¿Qué ciencia? Científicos reprobados
En meses recientes se hizo especialmente notable la presencia en los medios de diversos sectores de la comunidad científica demandando, inclusive iracundamente, más presupuesto para investigación. Aunque la vocinglería fue vigorosa, la argumentación ha sido superficial y monótona. Sin excepción los distintos voceros repiten de manera inmisericorde un mismo guión: "Sin la ciencia no hay desarrollo ni hay progreso social; sin los aportes científicos el país ni despega ni es competitivo a nivel internacional".
Hasta donde alcanzo a ver, el argumento anterior no es necesariamente cierto. Depende de qué tipo de investigación se realice, cómo se orienten las investigaciones dentro de cada institución y cada campo del conocimiento, qué criterios orienten el trabajo científico, cómo se articulen y combinen los aportes de los investigadores y las instituciones con las necesidades de la sociedad y, finalmente, cómo todo lo anterior tome cuerpo en una política científica nacional. Todo esto ha estado ausente desde hace décadas en el panorama mexicano. Por ello no basta solicitar más fondos; hay que justificar con sumo detalle y no menos responsabilidad en qué serán utilizados los dineros que la sociedad mexicana ofrece por medio de sus impuestos.

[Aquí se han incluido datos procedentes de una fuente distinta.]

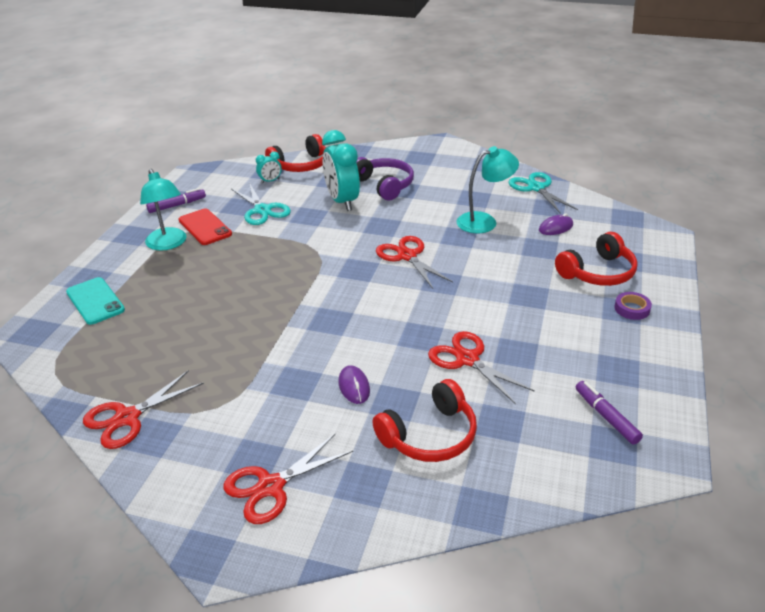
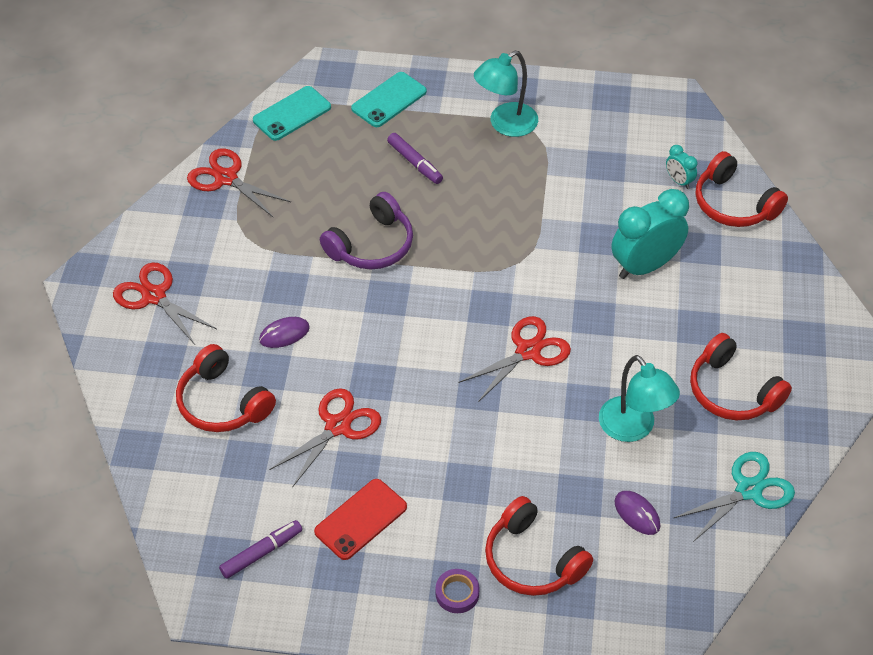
camera: 80 degrees right, 15 degrees up
purple marker [146,188,206,213] -> purple marker moved to [387,133,443,184]
red phone [179,209,232,245] -> red phone moved to [314,479,407,560]
turquoise scissors [231,184,291,225] -> none
purple headphones [356,157,414,200] -> purple headphones moved to [320,192,413,270]
none -> turquoise phone [253,86,331,141]
none -> red headphones [690,333,792,420]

Y es que, por principio, no hay ciencia moralmente buena ni socialmente responsable. Pensar lo contrario es asumir uno de los principales dogmas contemporáneos; un mito del cientificismo o de la ciencia convertida en ideología que es permanentemente alimentado por los mensajes masivos de "divulgación científica" (revistas, programas de televisión y de radio, declaraciones).
Hoy, la realidad de la civilización industrial, materialista, capitalista y tecnocrática, construida palmo a palmo a partir del desarrollo del conocimiento científico, es cualquier cosa menos lo prometido o vislumbrado por sus primeros promotores (de Bacon a Comte). Por ello no es posible digerir con ingenuidad las abundantes declaraciones que nos repiten, incisivamente, los principales líderes de la comunidad científica del país y del mundo.
Todo indica que el desarrollo institucional de la ciencia en las sociedades modernas siempre conlleva la sacralización del científico, la generación de un conocimiento sin conexión con la ética, la manifiesta ignorancia del especialista o "experto" y, finalmente, su falta de compromiso social. Lo anterior termina conformando un síndrome que, como veremos, domina la actividad científica contemporánea: el de un conocimiento desligado del valor, generado sin referentes éticos o sociales y, por lo mismo, presa fácil de objetivos perversos. En México, donde la ciencia es apenas un "campo emergente", estos síntomas comienzan a manifestarse conforme las comunidades imitan, ciegamente, los patrones, usos y deformaciones de la "ciencia desarrollada".
En nombre de La Ciencia se han elaborado armas inimaginables de destrucción masiva, se ha destruido la naturaleza, se ha contaminado el planeta (solamente en Europa se han registrado 100 mil productos químicos sintéticos, de 30 mil de los cuales se desconocen sus efectos sobre la salud y el ambiente) y la sociedad humana comienza a alterar ciclos vitales de escala global y procesos evolutivos esenciales. Bajo los esquemas actuales de realizar ciencia, la humanidad, el mono desnudo, que hoy domina el espacio planetario, se dirige sin duda alguna a engrosar el montículo de las especies extintas registrado por el ojo de los paleontólogos.
No es posible, por tanto, demandar más y más recursos utilizando el argumento ingenuo y simplista de una necesidad intrínseca de la ciencia. Porque una cosa es realizar investigación para apuntalar, digamos, la industria petrolera nacional, y otra para dotar de información a las corporaciones de la energía. Un asunto es hacer ciencia agroecológica para el sector de pequeños productores de los ejidos y comunidades del país y otra hacer investigación agroindustrial para los grandes productores agrícolas y ganaderos, que la contrarreforma agraria de 1992 convalidó y fortaleció. Tampoco se puede hacer investigación biomédica o hidráulica sin pensar en el destino final de lo que se descubre o inventa, y lo mismo puede decirse para cada campo del conocimiento.
No se puede entonces aceptar tan fácilmente el reclamo de José Silvano Guichard, director del Instituto Nacional de Astrofísica (La Jornada, 22/9/05 y 6/10/05), pidiendo la liberación de 65 millones de pesos para terminar de construir el Gran Telescopio Milimétrico. Este complejo aparato tendrá un costo nada despreciable de mil millones de pesos. ¿Se justifica dedicar esta estrastoférica cifra a un solo artefacto en vez de apoyar mil proyectos científicos con un millón de pesos cada uno?